Models are run using a combination of Packagess, Datasets, and Artifacts.
Model architectures are pushed to the cloud via Packages. Packages are bundles of code that contain the codebase required for the model to run. Datasets will include the images being used for training or inference, and they also indicate which images are included within a dataset subset (e.g. train/validation/test, or dividing your datset in other ways to achieve specific model training objectives).
Models can come from ready-to-go packages of open source algorithms (e.g. ResNet, Yolo). Models can also be created from pre-trained models for fine-tuning or transfer learning.
You can also upload your own models and compare model performance by viewing training metrics.
All models can be integrated into the Dataloop platform, connected to the UI via buttons or slots, or added to pipelines.
Introduction¶
In this tutorial we will cover the required Dataloop entities to create, compare, restore, manage, and deploy model training sessions and trained models.
Components of a Model
Package and Model Entities¶
We will use the Package entity to save the architecture of the model (e.g Yolov5, Inception, SVM, etc.) and the model algorithm code.
In “online” mode (see “Model Comparison” below), Packages should include a Model Adapter to create the Dataloop API
Model algorithms that come as-is can be found in the AI Library. All public packages listed in the AI Library are pretrained and include the model algorithm code and default configurations. Users can download the codebase of any packages pushed to the cloud.
Using the Package (code), Dataset and Ontology (data and labels) and configuration (a dictionary) we can now create a Model.
The Model contains the weights and any other artifacts needed to load the trained model and inference.
A model can also be cloned to be a starting point for a new model (for fine-tuning or transfer learning).
Additional Package components¶
Some users may want to further customize their models, such as uploading their own model weights or creating their own custom model. This can be achieved with Artifacts and a Model Adapter.
Artifacts are any additional files necessary for a given model to run on the cloud. For example, if a user wanted to upload their own weights to create a pre-trained model, the weights file would be included as an Artifact. These artifacts can be uploaded via one of the following:
local directory or path
dl.Item
Git repository
other link
The Model Adapter is a python class that creates a single API between Dataloop’s platform and your model. The Model Adapter class contains standardized methods that make it possible to integrate models into other parts of the Dataloop platform. Model Adapters allow the following model functions:
train
predict
load/save model weights
annotation conversion (if needed)
Model comparison¶
All models can be viewed in one place, and different model versions can be compared and evaluated with user-selected metrics.
Model management can be used in two modes: offline (for local model training) or online (for integration into the Dataloop platform).
In “offline” mode, users can run and train models on their local machine using local data, and can compare model configurations and metrics on the platform. “Offline” requires minimal platform integration, and can be used after dl.Package and dl.Model entities are created. This mode allows only visualizing metrics exported from the (local) model training session.
In “offline” mode, code and weights are not saved anywhere in the Dataloop platform. Only model metrics are saved and viewable at a later time.
An example of model metrics
In “online” mode, models can be trained to be deployed anywhere on the platform. For example, you can easily create a button interface to use your model to inference on a new data item and view it on the platform.
To do this, you need to create a ModelAdapter class and implement the required functions to build the Dataloop API.
“Online” mode also includes all the platform features mentioned above in “offline” mode.

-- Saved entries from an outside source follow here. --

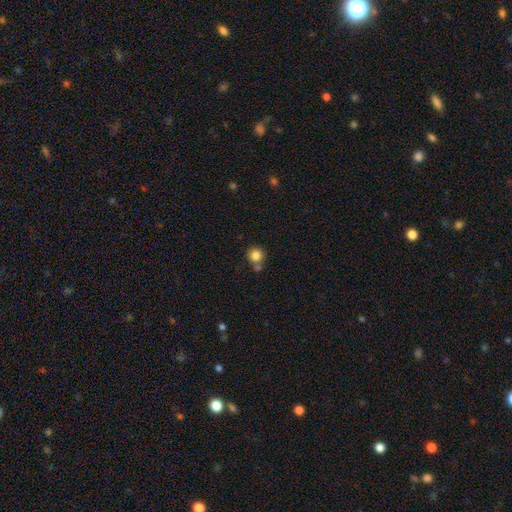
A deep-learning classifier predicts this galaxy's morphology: type=smooth (84%); roundness=round (92%); merging=none (65%).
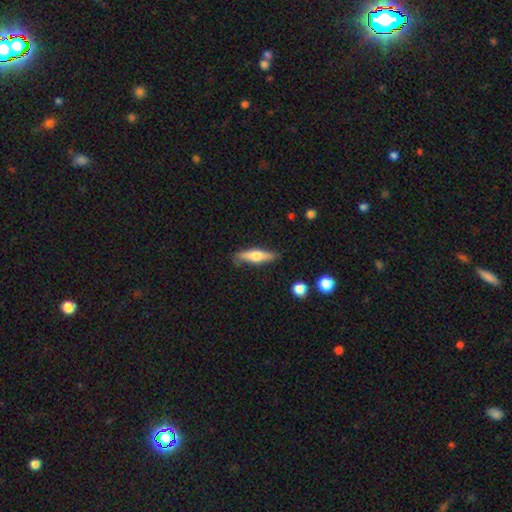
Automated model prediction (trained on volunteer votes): smooth 48%, featured or disk 46%, star or artifact 6%. Down the decision tree: merging — none (81%).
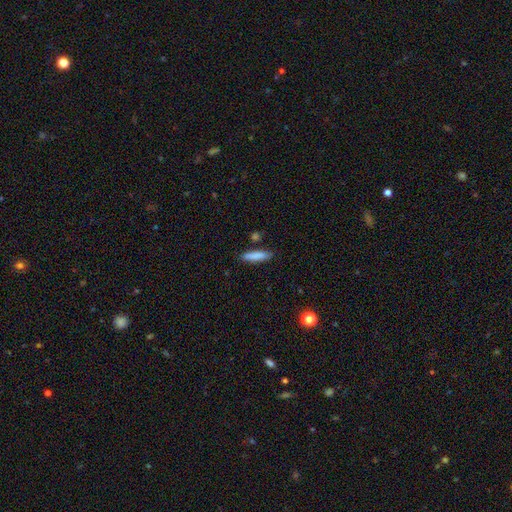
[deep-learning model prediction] smooth 83%, featured or disk 10%, star or artifact 6%. Down the decision tree: how rounded — cigar-shaped (79%); merging — none (83%).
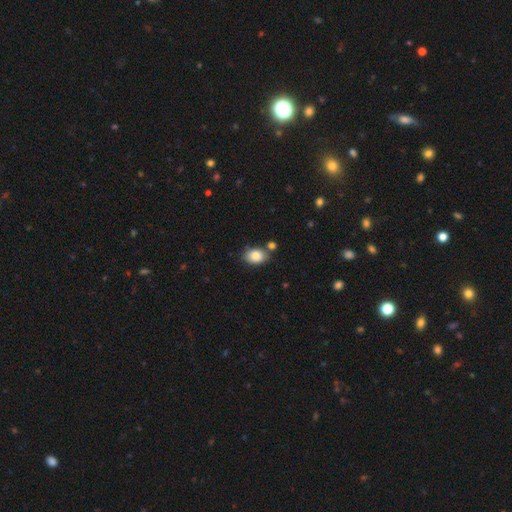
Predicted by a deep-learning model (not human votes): smooth-or-featured: smooth: 85% | star or artifact: 8% | featured or disk: 7%
  how-rounded: in between: 79% | round: 20% | cigar-shaped: 1%
  merging: none: 70% | minor disturbance: 15% | merger: 11% | major disturbance: 4%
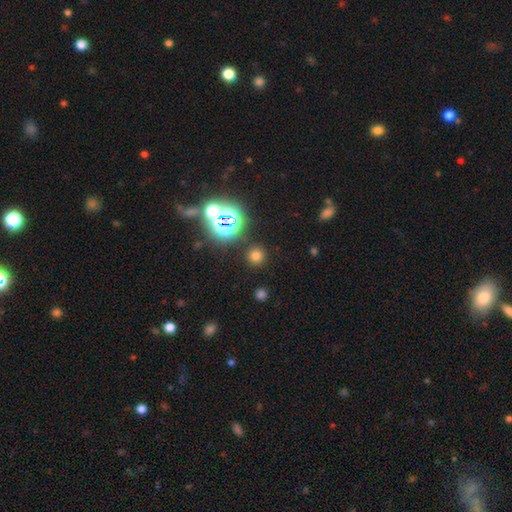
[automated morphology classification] The model was most divided on "smooth or featured": smooth: 66%, star or artifact: 28%, featured or disk: 6%. More confident: how rounded — round (92%); merging — none (88%).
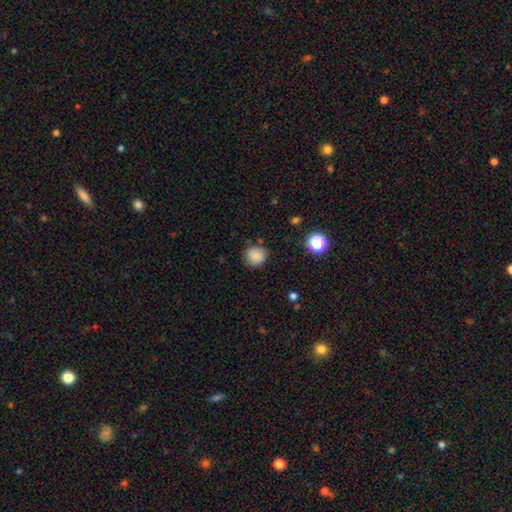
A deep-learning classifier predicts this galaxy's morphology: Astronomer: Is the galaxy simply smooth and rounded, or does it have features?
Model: smooth — 84%.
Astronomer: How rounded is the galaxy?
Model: round — 87%.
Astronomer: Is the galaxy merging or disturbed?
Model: none — 80%.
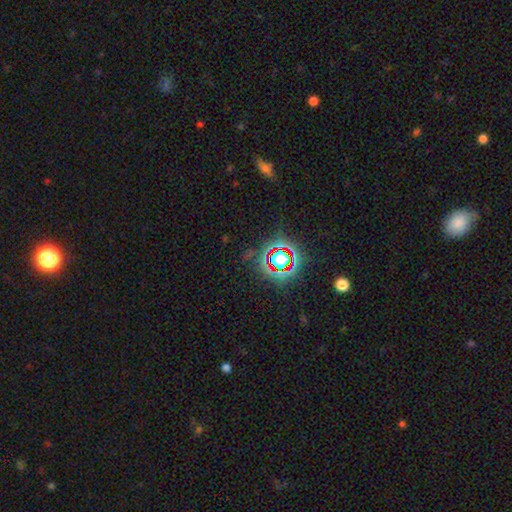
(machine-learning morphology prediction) smooth-or-featured: star or artifact: 79% | smooth: 12% | featured or disk: 9%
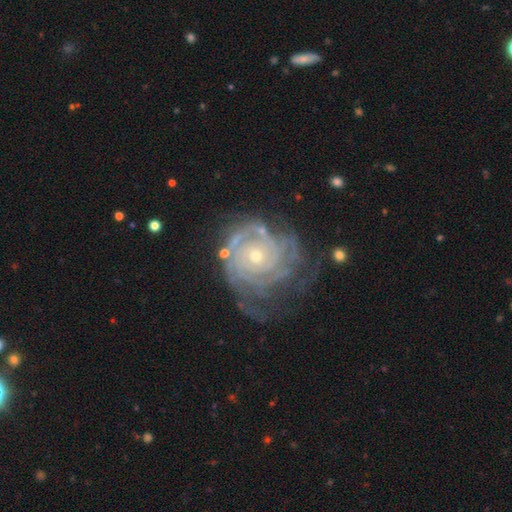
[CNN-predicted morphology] Overall: featured or disk (88%). Edge-on disk: no (97%). Bar: no (81%). Spiral arms: yes (96%). Spiral arm count: can't tell (33%; 4 19%). Spiral winding: tight (80%). Bulge size: small (65%; moderate 31%). Merging: none (57%; minor disturbance 23%).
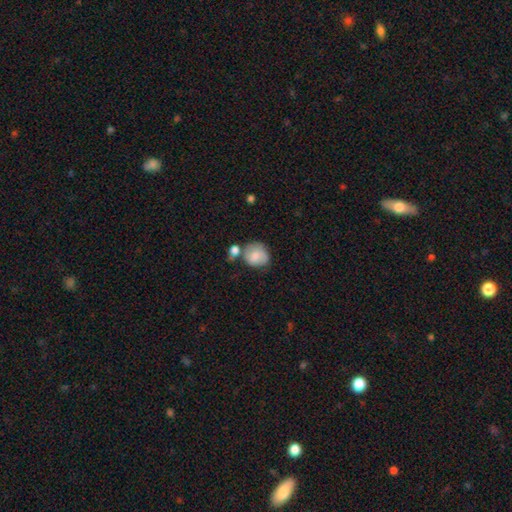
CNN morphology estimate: smooth-or-featured: smooth: 77% | featured or disk: 16% | star or artifact: 8%
  how-rounded: round: 75% | in between: 24% | cigar-shaped: 1%
  merging: none: 46% | minor disturbance: 23% | merger: 22% | major disturbance: 9%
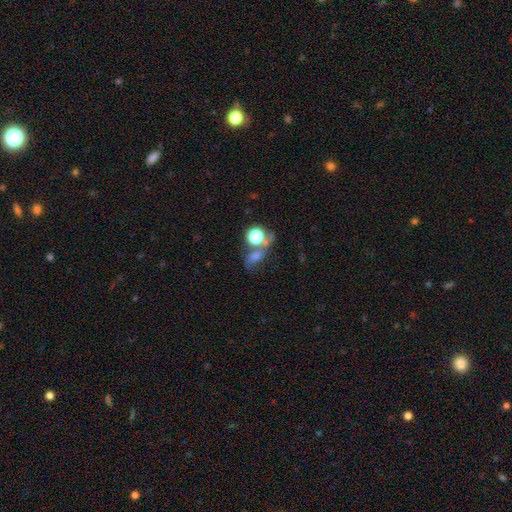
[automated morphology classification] Smooth or featured?
  - smooth: 48% *
  - star or artifact: 31%
  - featured or disk: 21%
Merging?
  - none: 44% *
  - merger: 37%
  - minor disturbance: 10%
  - major disturbance: 9%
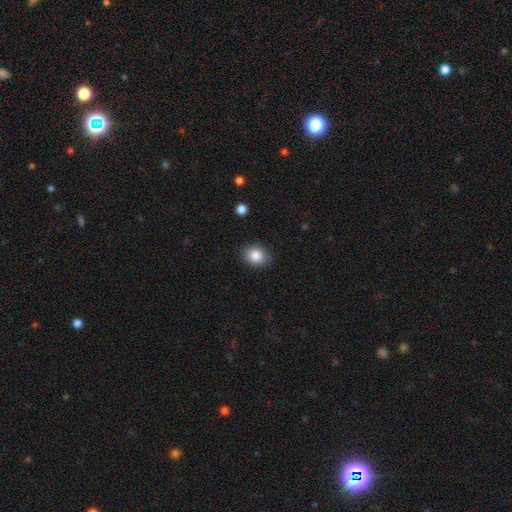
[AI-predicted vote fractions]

Create your own Package and Model¶
You can use your own model on the platform by creating Package and Model entities, and then use a model adapter to create an API with Dataloop.
The first thing a model adapter does is create a model adapter class. The example here inherits from dl.BaseModelAdapter, which contains all the Dataloop methods required to interact with the Package and Model. You must implement these methods in the model adapter class in order for them to work: load, save, train, predict.
In this example, the adapter is defined in a script called “adapter_script.py” and is separate from the rest of the code on this page. This script will load a model from a saved model weights file in the root directory called ‘model.pth’.
import dtlpy as dl
import torch
import os
@dl.Package.decorators.module(name='model-adapter',
description='Model Adapter for my model',
init_inputs={'model_entity': dl.Model})
class SimpleModelAdapter(dl.BaseModelAdapter):
def load(self, local_path, **kwargs):
print('loading a model')
self.model = torch.load(os.path.join(local_path, 'model.pth'))
def save(self, local_path, **kwargs):
print('saving a model to {}'.format(local_path))
torch.save(self.model, os.path.join(local_path, 'model.pth'))
def train(self, data_path, output_path, **kwargs):
print('running a training session')
def predict(self, batch, **kwargs):
print('predicting batch of size: {}'.format(len(batch)))
preds = self.model(batch)
return preds
NOTE: The code above is an example for a torch model adapter. This example will NOT run if copied as-is. For working examples please refer to the examples in the Dataloop Github.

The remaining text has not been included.